Making decisions is not easy, although it seems like that for some people.
You surely have friends or worked with individuals who seem not to have an issue with making quick decisions, but if you are not that kind of a person, don’t worry as you can learn to be. In management, the ability to make quick, yet smart decisions is a must.
The problem arises when you’re not sure which direction is right, and you have an idea of the right course of action, but you keep second-guessing yourself and if your initial choice is the right one.
However, studies have shown that your hunch, or your initial decision, tends to be the right one.
This is because we are led by our gut instinct—it’s a self preservation technique that allows our unconscious mind to make a decision even before our conscious mind goes into effect.
One source states that “according to a study by Canada’s University of Alberta, when it comes to working out where the future lies your unconscious mind is both smarter than you think and can be a great motivator.”

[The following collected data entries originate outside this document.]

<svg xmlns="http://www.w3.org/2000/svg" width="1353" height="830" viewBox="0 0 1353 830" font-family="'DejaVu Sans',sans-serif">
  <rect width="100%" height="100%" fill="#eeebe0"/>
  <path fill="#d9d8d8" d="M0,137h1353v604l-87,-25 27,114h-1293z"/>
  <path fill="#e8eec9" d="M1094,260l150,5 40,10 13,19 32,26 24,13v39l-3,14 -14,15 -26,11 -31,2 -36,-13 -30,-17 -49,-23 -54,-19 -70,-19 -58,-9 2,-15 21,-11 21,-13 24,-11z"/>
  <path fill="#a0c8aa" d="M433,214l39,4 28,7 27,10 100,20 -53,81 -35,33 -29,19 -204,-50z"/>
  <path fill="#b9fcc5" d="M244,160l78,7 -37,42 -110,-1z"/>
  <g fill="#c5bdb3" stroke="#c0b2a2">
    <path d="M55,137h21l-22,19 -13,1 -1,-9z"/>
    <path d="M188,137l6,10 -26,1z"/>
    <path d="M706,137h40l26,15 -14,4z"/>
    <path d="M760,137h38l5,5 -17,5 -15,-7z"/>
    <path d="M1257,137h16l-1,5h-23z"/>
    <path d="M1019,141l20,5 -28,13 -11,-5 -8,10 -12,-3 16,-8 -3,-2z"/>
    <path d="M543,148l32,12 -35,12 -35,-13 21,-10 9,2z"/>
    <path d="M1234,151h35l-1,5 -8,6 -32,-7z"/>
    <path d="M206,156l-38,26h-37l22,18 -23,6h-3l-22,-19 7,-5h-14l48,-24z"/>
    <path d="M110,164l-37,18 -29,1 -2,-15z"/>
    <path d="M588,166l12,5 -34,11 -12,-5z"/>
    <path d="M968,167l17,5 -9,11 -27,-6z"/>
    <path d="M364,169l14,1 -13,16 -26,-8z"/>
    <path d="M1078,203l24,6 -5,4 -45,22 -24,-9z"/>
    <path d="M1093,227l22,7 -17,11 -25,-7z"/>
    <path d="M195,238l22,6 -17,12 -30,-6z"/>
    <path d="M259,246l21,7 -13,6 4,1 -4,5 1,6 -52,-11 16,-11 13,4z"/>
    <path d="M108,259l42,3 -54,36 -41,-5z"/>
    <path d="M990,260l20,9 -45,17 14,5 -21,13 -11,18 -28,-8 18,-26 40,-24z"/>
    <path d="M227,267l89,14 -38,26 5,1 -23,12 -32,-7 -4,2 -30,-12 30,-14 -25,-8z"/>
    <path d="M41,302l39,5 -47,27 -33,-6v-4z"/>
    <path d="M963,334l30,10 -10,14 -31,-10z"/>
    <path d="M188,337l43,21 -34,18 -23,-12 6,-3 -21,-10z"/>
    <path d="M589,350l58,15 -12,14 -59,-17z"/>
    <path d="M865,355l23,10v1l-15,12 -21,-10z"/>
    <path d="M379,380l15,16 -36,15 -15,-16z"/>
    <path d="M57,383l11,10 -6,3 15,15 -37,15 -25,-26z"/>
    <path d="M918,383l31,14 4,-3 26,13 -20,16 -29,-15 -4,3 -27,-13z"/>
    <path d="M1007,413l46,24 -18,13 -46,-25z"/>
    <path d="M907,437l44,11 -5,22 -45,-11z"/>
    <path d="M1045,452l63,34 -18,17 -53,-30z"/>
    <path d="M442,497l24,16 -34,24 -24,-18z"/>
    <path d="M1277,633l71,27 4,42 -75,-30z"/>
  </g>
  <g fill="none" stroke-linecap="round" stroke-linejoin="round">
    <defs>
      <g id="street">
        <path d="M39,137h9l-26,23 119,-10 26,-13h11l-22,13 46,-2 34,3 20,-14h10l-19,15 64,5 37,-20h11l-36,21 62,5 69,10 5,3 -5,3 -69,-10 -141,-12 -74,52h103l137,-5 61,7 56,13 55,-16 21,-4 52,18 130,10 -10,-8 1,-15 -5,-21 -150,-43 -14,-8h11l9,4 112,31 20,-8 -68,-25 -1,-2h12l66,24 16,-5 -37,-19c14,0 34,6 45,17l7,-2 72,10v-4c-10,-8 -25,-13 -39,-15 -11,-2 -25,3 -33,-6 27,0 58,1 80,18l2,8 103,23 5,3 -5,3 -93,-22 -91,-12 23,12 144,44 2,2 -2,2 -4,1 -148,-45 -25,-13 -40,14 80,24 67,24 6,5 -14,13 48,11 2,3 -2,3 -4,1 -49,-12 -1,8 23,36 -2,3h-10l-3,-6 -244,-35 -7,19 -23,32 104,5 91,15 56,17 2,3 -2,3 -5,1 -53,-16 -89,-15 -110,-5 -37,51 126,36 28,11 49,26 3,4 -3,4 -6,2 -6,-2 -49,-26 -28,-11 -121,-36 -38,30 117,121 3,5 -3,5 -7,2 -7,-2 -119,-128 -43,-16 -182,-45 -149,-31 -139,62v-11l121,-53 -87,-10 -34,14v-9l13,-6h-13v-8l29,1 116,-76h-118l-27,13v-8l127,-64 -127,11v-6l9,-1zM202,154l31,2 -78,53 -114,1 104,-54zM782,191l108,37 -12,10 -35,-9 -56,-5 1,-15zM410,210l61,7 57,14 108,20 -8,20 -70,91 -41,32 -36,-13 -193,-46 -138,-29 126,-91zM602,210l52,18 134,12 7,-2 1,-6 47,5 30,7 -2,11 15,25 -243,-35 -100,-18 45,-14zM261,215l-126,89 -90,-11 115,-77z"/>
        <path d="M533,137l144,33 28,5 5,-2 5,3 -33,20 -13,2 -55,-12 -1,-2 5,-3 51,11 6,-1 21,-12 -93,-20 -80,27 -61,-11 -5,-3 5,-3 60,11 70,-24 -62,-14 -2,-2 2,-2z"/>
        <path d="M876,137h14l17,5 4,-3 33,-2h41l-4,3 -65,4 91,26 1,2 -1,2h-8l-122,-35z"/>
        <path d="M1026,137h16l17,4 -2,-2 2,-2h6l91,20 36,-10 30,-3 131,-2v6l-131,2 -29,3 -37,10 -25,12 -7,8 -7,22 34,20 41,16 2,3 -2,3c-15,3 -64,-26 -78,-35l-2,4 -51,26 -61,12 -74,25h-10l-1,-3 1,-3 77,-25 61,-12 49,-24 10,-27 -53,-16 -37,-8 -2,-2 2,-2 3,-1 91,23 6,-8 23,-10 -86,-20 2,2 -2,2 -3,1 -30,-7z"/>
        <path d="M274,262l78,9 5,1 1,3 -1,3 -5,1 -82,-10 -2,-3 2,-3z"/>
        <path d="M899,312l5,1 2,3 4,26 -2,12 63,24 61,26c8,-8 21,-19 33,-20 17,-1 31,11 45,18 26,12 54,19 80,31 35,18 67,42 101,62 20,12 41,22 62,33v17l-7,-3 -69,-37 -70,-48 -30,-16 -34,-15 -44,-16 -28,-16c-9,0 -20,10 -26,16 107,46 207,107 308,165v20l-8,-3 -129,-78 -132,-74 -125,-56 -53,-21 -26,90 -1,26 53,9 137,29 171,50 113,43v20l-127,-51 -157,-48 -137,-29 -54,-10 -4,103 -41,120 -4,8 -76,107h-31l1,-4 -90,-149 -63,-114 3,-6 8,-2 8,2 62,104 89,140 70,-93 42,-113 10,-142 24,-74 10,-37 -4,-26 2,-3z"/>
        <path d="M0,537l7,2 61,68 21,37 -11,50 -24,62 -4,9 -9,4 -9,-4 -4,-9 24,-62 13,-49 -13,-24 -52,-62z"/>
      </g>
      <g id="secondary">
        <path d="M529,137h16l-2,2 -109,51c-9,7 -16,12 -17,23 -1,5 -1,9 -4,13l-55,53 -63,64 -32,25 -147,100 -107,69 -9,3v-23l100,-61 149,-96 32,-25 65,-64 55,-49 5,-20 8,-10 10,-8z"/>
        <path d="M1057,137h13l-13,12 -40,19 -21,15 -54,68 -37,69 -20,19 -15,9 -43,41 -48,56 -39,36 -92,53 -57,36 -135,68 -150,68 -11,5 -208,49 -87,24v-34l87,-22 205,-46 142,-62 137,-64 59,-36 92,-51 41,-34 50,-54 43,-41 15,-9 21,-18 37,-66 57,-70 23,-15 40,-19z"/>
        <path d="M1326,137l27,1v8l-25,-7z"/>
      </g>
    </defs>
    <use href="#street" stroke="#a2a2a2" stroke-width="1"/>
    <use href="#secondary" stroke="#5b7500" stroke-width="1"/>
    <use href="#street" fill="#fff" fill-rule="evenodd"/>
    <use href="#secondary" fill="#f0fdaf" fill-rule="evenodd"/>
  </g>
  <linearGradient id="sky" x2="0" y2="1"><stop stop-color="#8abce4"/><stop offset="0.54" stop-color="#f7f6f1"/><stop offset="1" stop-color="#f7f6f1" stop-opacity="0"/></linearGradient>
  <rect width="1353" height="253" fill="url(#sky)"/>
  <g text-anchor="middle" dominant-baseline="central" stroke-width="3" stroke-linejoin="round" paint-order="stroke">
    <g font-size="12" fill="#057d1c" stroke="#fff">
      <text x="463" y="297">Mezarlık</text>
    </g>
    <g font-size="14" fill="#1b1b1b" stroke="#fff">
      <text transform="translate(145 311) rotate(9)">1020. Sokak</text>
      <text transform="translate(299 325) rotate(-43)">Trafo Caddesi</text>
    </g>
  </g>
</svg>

Another source cites Melody Wilding, a licensed therapist and professor of human behaviour at Hunter College, who says that “trusting your gut is trusting the collection of all your subconscious experiences… this collection of heuristic shortcuts. It’s this unconscious-conscious learned experience centre that you can draw on from your years of being alive.”
So how do you trust your first instinct and stop second guessing yourself?
First, you need to take a pause and decide if you are ready to make a decision.
If you need to think or otherwise collect information to help make an education decision, do so.
Second, write down your successes! Seriously!
If you have a hard time with decision making, but keep track of all the great decisions you made in writing, you will prove to yourself that you really know what you’re doing.
Third, allow yourself the chance to make mistakes.
No one can see the future, and when making a decision, you are essentially asking yourself to do just that.
Some will be great decisions, while others will turn out to be otherwise.
The important thing is that you need to cut yourself some slack and remember that one one is perfect.
Fourth, talk about your fear of making the wrong decision with others.
What you will discover is that it is a common fear that most of us share.
Once you get more comfortable in understanding that this is a human flaw, you will go easy on yourself and realise that making a decision is not tricky!